Cuatro años después, en 1991, la banda cometería otro de sus atentados más sangrientos: otra casa-cuartel pero en este caso en Vic. Entre Vic, Zaragoza y el Hipercor de Barcelona, «cuarenta y dos muertos y ciento setenta y siete heridos». ¿Quién, sin embargo, aunque no fuera un niño como niña era yo en 1987, aunque contara casi veinte años como la que aquí escribe cumpliría en 1997 cuando mataron a Miguel Ángel Blanco, aun contando con más edad, quién se atrevería a poner nombre y apellidos (no valen trampas, no busquéis en Google) ya no solo a uno de esos ciento setenta y siete heridos sino a uno siquiera de los cuarenta y dos muertos? ¿Quién? «Es uno de los efectos malvados de la cantidad: cuanto más hay de una aberración o vileza, menos aberración o vileza parecen y más cuesta diferenciar cada una. La cantidad consigue la mayor de las perversiones, restar gravedad a lo muy grave, por eso dejan de contarse las bajas en las guerras, al menos dejan de contarse mientras duran y los caídos siguen cayendo. Y a veces los responsables prolongan sin necesidad sus guerras precisamente por eso: para evitar que se empiecen a contar los muertos que cargarán sobre sus espaldas».
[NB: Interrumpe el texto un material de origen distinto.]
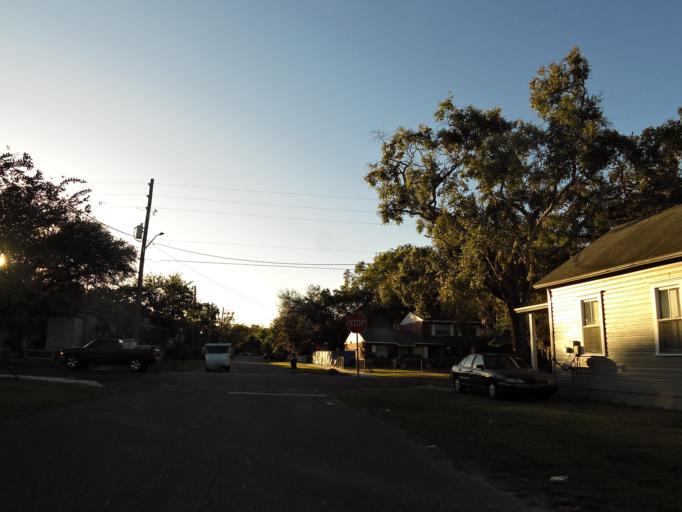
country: US
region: Florida
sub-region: Duval County
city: Jacksonville
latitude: 30.3398
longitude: -81.6465
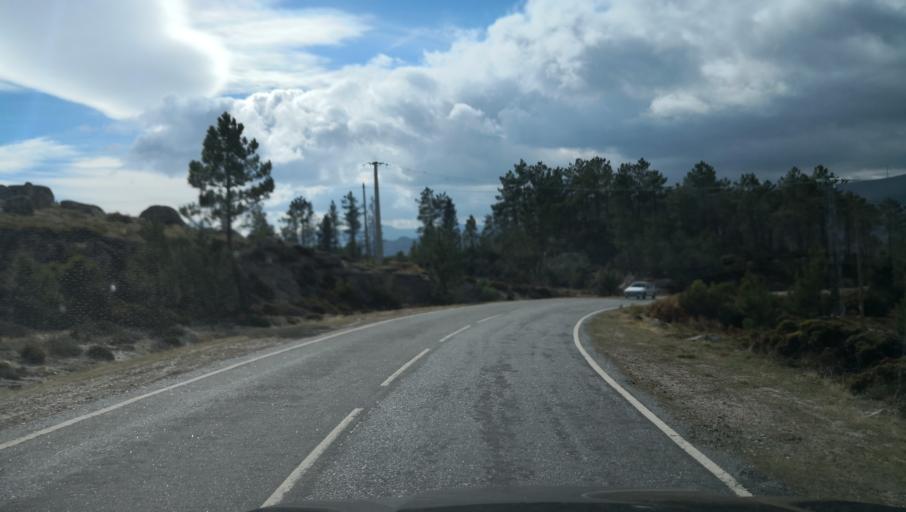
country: PT
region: Vila Real
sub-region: Vila Real
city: Vila Real
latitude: 41.3426
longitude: -7.7877
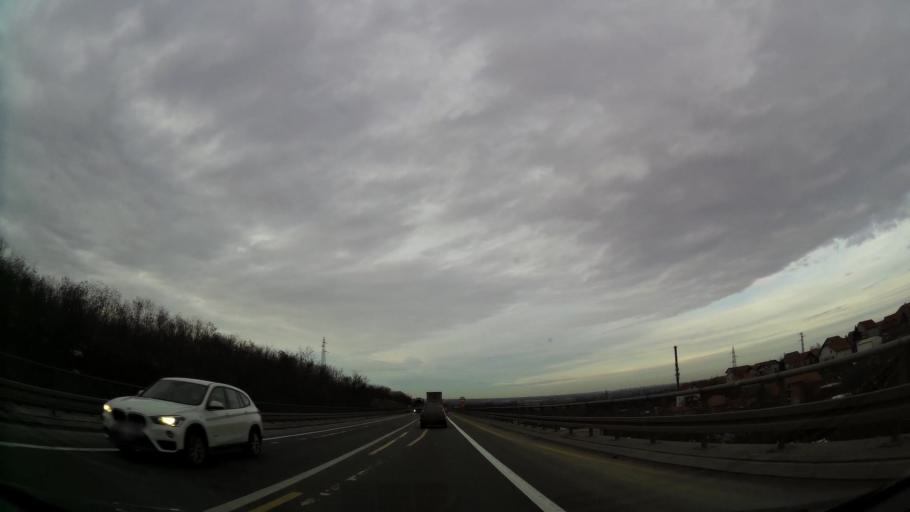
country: RS
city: Ostruznica
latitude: 44.7195
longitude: 20.3598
Un año después del asesinato de Miguel Ángel Blanco, el 15 de agosto de 1998, tuvo lugar otra atrocidad. En este caso no la cometió la ETA sino el IRA (el IRA auténtico, en realidad, o RIRA), aunque, como ambas bandas armadas colaboraron entre sí, quizás no sea descabellado decir que la una fue en cierto modo responsable de los muertos de allí y el otro de los de aquí. «Sucedió en la ciudad de Omagh, Condado de Tyrone, de unos cuarenta y cinco mil habitantes. Era un sábado concurrido en las calles, y pocos fuera del Ulster se acordarán hoy de aquello, pese a que entonces causó una conmoción internacional. Pero la Historia apenas se enseña, o a conveniencia o tergiversada, y la reciente sencillamente se oculta a menudo, para que no salpique a los vivos que la protagonizaron; así es muy fácil olvidar, y aún lo es más ignorar». De hecho, creo que yo he ignorado esta tragedia más que olvidado. No tengo constancia de haber tenido noticia de ella. Ninguna reminiscencia ha venido a mi mente al saber de ella a través de esta novela de la que, sí, lo prometo, comenzaré a hablaros en algún momento. Creo, además, que no soy la única. «No hace tanto de 1998, y sin embargo poca gente en el mundo está enterada de lo que sucedió. Al fin y al cabo fue en una población norirlandesa mediana de la que casi nadie ha oído hablar. Ni siquiera en España, pese a que una joven y un niño de nuestro país perecieran en el atentado. La velocidad del olvido se incrementa cada año que pasa, y ya es prehistoria lo de hace dos, y lo de anteayer». Parece ser, pues, que en nuestras desmemorias y nuestras ignorancias no solo influye la distancia temporal sino también la espacial. Y, sin embargo, los muertos en Omagh fueron también muchos (veintinueve). «No lo hace menos grave que hayan muerto lejos de aquí». No debería.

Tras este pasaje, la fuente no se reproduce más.